Hindari bercanda dengan perkataan dan perbuaan kotor dan keji. Seperti canda tentang hubungan suami istri, canda dengan gerakan-gerakan yang mengandung pornoaksi, dan lain sebagainya. Karena Alloh tidak menyukai perkataan dan perbuatan kotor dan keji. Alloh subhanahu wata’ala berfirman:
لَا يُحِبُّ اللَّهُ الْجَهْرَ بِالسُّوءِ مِنَ الْقَوْلِ إِلَّا مَنْ ظُلِمَ وَكَانَ اللَّهُ سَمِيعًا عَلِيمًا
“Alloh tidak menyukai perkataan buruk yang dilakukan secara terang-terangan kecuali orang yang dizalimi. Dan Alloh Maha Mendengar lagi Maha Mengetahui.”
(QS. An-Nisa: [4] 148)
Di samping itu, bercanda dengan perkataan dan perbuatan keji lagi kotor bertentangan dengan salah satu karakteristik panutan kita yaitu Rosululloh shollallohu’alaihi wasallam. Hal ini sebagaimana yang diceritakan oleh Abdulloh bin ‘Amr, ketika menyifati Rosululloh shollallohu’alaihi wasallam:
قَالَ عَبْدُ اللَّهِ بْنُ عَمْرٍو إِنَّ رَسُولَ اللَّهِ صَلَّى اللَّهُ عَلَيْهِ وَسَلَّمَ لَمْ يَكُنْ فَاحِشًا وَلَا مُتَفَحِّشًا
Abdulloh bin ‘Amr berkata, “Sesungguhnya Rosululloh bukanlah seorang yang keji.”
(HR. Bukhori)
8. Tidak mengandung celaan terhadap agama Alloh.

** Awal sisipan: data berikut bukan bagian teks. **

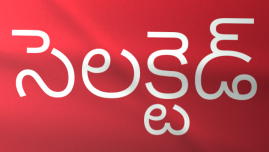
సెలక్టెడ్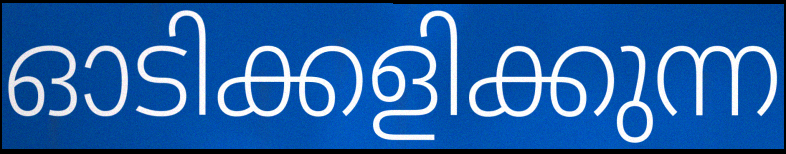
ഓടിക്കളിക്കുന്ന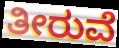
ತೀರುವೆ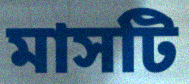
মাসটি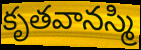
కృతవానస్మిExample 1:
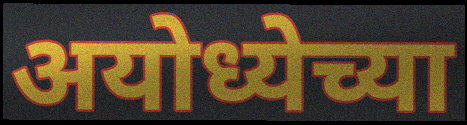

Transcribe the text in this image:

अयोध्येच्या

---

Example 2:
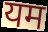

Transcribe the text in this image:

यम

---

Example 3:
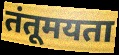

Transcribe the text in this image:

तंतूमयता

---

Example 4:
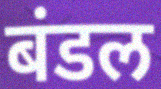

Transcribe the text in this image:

बंडल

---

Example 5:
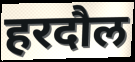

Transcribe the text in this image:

हरदौलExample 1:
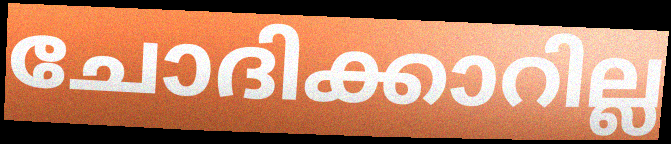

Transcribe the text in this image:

ചോദിക്കാറില്ല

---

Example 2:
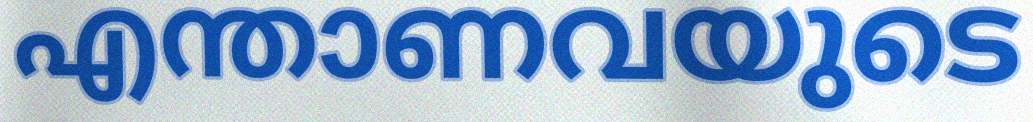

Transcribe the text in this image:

എന്താണവയുടെ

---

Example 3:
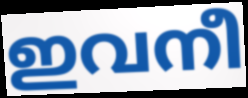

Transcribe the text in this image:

ഇവനീ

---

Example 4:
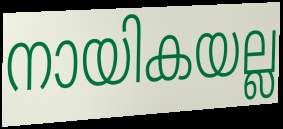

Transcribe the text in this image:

നായികയല്ല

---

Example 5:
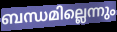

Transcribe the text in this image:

ബന്ധമില്ലെന്നുംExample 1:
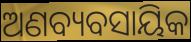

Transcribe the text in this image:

ଅଣବ୍ୟବସାୟିକ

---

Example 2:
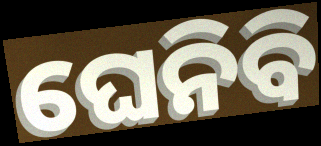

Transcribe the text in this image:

ଘେନିବି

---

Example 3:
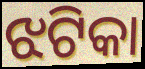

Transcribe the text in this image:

ଝଟିକା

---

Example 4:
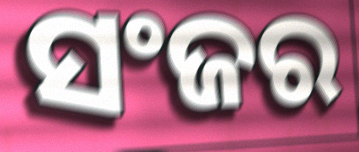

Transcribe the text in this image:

ସଂଜର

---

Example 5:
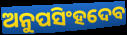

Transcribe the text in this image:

ଅନୁପସିଂହଦେବ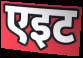
एइट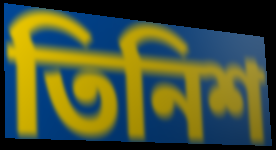
তিনিশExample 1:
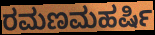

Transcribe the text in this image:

ರಮಣಮಹರ್ಷಿ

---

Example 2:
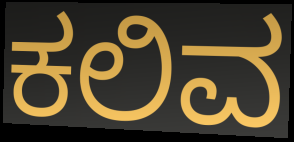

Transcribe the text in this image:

ಕಲಿವ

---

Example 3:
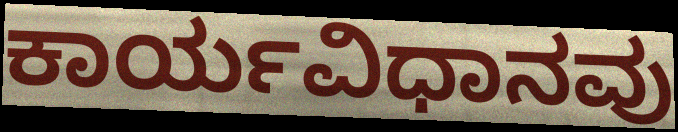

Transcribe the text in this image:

ಕಾರ್ಯವಿಧಾನವು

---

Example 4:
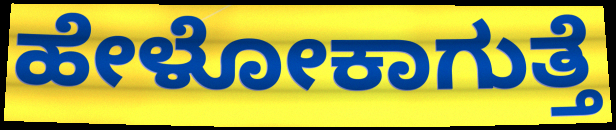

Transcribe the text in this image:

ಹೇಳೋಕಾಗುತ್ತೆ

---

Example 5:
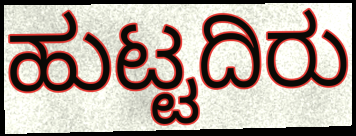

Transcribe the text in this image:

ಹುಟ್ಟದಿರು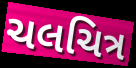
ચલચિત્ર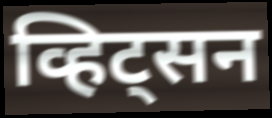
व्हिट्सन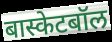
बास्केटबॉल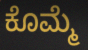
ಕೊಮ್ಮೆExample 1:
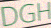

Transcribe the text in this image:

DGH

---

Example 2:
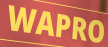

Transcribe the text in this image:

WAPRO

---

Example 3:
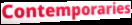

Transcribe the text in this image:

Contemporaries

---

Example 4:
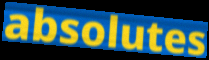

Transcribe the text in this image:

absolutes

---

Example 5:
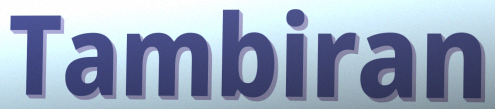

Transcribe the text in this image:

TambiranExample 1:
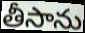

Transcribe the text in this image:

తీసాను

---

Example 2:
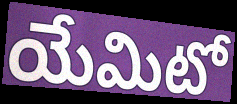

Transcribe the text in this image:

యేమిటో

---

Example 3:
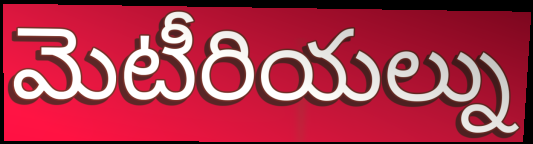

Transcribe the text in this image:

మెటీరియల్ను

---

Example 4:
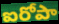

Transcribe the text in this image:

ఐరోపా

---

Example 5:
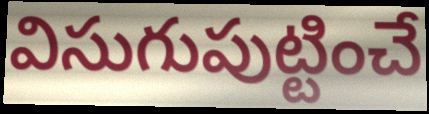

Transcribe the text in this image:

విసుగుపుట్టించే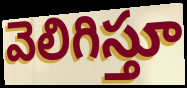
వెలిగిస్తూ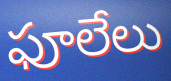
ఫూలేలు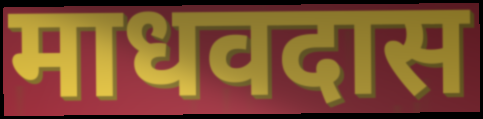
माधवदास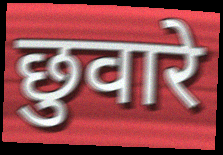
छुवारे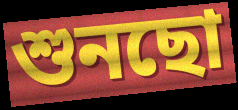
শুনছো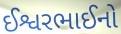
ઈશ્વરભાઈનો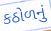
કઠોળનુંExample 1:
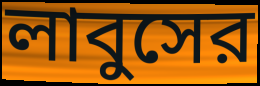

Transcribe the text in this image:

লাবুসের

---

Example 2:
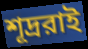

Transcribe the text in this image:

শূদ্ররাই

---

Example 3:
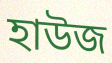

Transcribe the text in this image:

Adab yang harus diperhatikan ketika bercanda juga yaitu bahwa canda tersebut tidak terkait agama Alloh. Seperti bercanda dengan ayat-ayat al-Qur`an misalnya. Karena kita tidak boleh menjadikan agama Alloh sebagai bahan candaan. Alloh subhanahu wata’ala berfirman:
وَلَا تَتَّخِذُوا آيَاتِ اللَّهِ هُزُوًا
“…Janganlah kalian menjadikan ayat-ayat Alloh sebagai candaan….”
(QS. Al-Baqoroh: [2] 231)
Ironisnya, bercanda dengan agama Alloh ini seringkali terjadi di tengah-tengah masyarakat kita. Padahal perbuatan ini dapat menjadikan pelakunya keluar dari Islam. Alloh subhanahu wata’ala berfirman:
وَلَئِنْ سَأَلْتَهُمْ لَيَقُولُنَّ إِنَّمَا كُنَّا نَخُوضُ وَنَلْعَبُ قُلْ أَبِاللَّهِ وَآيَاتِهِ وَرَسُولِهِ كُنْتُمْ تَسْتَهْزِئُونَ (65) لَا تَعْتَذِرُوا قَدْ كَفَرْتُمْ بَعْدَ إِيمَانِكُمْ إِنْ نَعْفُ عَنْ طَائِفَةٍ مِنْكُمْ نُعَذِّبْ طَائِفَةً بِأَنَّهُمْ كَانُوا مُجْرِمِينَ (66
“Dan jika kamu tanyakan kepada mereka (tentang apa yang mereka lakukan itu), tentulah mereka akan manjawab, “Sesungguhnya kami hanyalah bersenda gurau dan bermain-main saja.” Katakanlah: “Apakah dengan Alloh, ayat-ayat-Nya dan Rasul-Nya kamu selalu berolok-olok?”. Tidak usah kalian minta maaf, karena kalian kafir sesudah beriman. Jika Kami memaafkan segolongan kalian (lantaran mereka taubat), niscaya Kami akan mengazab golongan (yang lain) disebabkan mereka adalah orang-orang yang selalu berbuat dosa.”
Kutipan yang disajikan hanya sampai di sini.